TORONTO, OCTOBER 29 – US Senator Bernie Sanders speaks at Convocation Hall to speak about … [+]
Next week, the US Senate will return to work in Washington. Several key committees will welcome the new leaders, including the Health, Education, Labor and Pensions Committee, which will be led by Socialist Vermont Senator Bernie Sanders.
Senator Sanders has vowed to make “universal health care” a focus of his tenure at the top of the HELP committee. He has long been a fan of Canada’s single-payer system, in which the government has a monopoly on paying for medically necessary care.
But that system is crumbling. Canadian patients face record waits for both routine and emergency care. And they pay dearly for the privilege.
Canada’s healthcare system, called Medicare, was once the pride and joy of the country. But as the show enters its seventh decade, public opinion is starting to shift. Just over half of Canadians said they were satisfied with their healthcare system in 2022, down from nearly 70% in 2020.
It’s easy to see why. The waits are endless. In 2022, Canadian patients waited a median of 27.4 weeks between referral to a general practitioner and receiving treatment from a specialist, according to the Fraser Institute, a Vancouver think tank. That’s nearly two weeks longer than the average wait time in 2021 and nearly three times the 9.3 weeks Canadians waited on average in 1993.
And because private health insurance is illegal for treatment the government deems medically necessary, patients can’t pay a premium to escape the queue.
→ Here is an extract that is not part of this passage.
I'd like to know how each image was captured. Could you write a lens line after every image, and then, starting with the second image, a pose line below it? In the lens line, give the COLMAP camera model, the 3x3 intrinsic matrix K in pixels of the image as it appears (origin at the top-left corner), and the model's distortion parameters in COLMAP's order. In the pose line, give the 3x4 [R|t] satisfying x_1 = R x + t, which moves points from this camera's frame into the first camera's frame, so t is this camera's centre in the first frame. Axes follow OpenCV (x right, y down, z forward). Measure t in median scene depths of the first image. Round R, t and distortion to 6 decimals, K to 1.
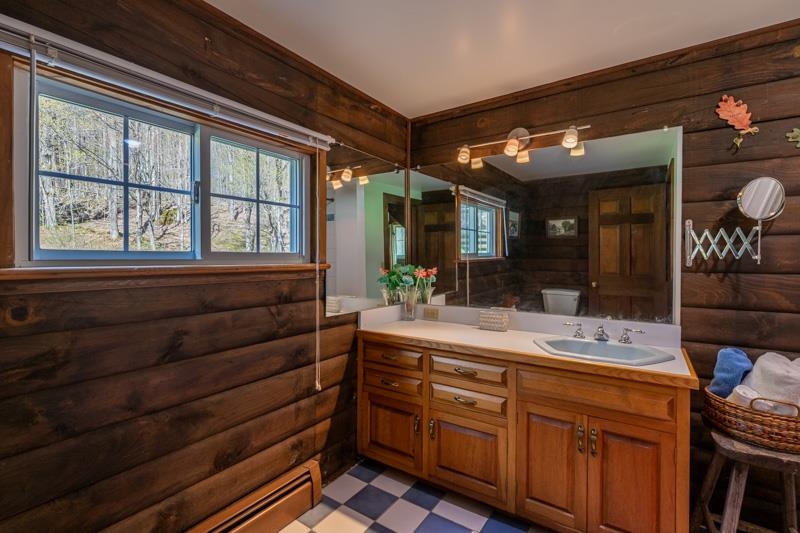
lens RADIAL K [[371.4, 0, 399.6], [0, 371.4, 263.3], [0, 0, 1]] dist [-0.000249, -0.000004]
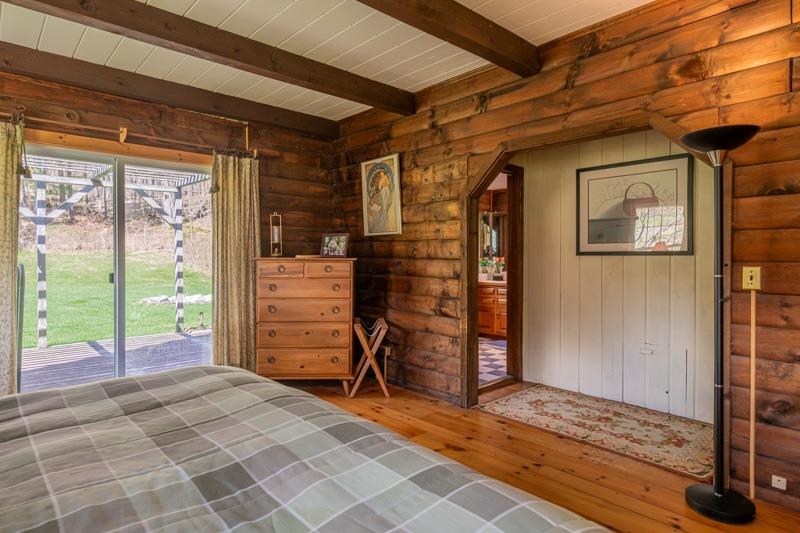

Nor, for that matter, can doctors. They have a client: the government. And that customer is committed to keeping costs under control. Canada spends 12.2% of GDP on health care; health care accounts for 18.3% of US GDP, by comparison.
So Canadian doctors need to do more with less. And that is pushing many to the brink. More than half of Canadian doctors reported burnout in 2021, up from 30% in 2017, according to a recent Canadian Medical Association survey.
Another survey found that more than 75% of Canadian nurses “qualified as burnouts in 2021”. And while doctors work an average of 52 hours a week, they spend just 36 hours treating patients, spending a total of 16 hours on paperwork and other bureaucratic tasks.
Faced with these onerous conditions, Canadian doctors are retiring. Nearly 20% of general practitioners in Toronto plan to go out of business in the next five years, according to a study published in the journal Canadian family doctor. Many cite burnout as a reason for doing so.
The Canadian Medical Association estimates that approximately 5 million Canadians did not have a primary care provider in 2021. The Children’s Hospital of Recent Ontario was so understaffed this winter that the Canadian Red Cross needed to send backup doctors.
To add insult to injury, this crappy “free” cure actually costs Canadians a pretty penny. A typical family of four paid a whopping $15,847 in taxes just to cover the cost of public health insurance, according to research from the Fraser Institute.
Canada’s health tax burden has increased in recent years. A childless couple who paid $8,225 in public coverage taxes in 1997 pay about $15,229 today, an 85 percent increase.
Not even these hefty fees can keep Medicare running smoothly. Provincial leaders are calling on the Canadian government to cover 35% of health care costs, up from 22% they currently cover. But 57% of Canadians say the current spending rate is already unsustainable, and experts agree. As Steven Staples, the Canadian Health Coalition’s national director of policy and advocacy, put it, increasing funding for Medicare at this point is like “pouring hot water into a leaky bathtub.”
Rather than doubling down on failed and costly socialized medicine, Canadian leaders must consider lifting the ban on private health coverage and allowing market forces to fix part of the nation’s malfunctioning health care system.
The single payment may be Bernie’s dream, but it’s fast becoming every Canadian’s nightmare. Perhaps some of your colleagues on the HELP committee can invite some of the Canadians waiting for treatment to offer a first-hand perspective on the crisis affecting their health care system.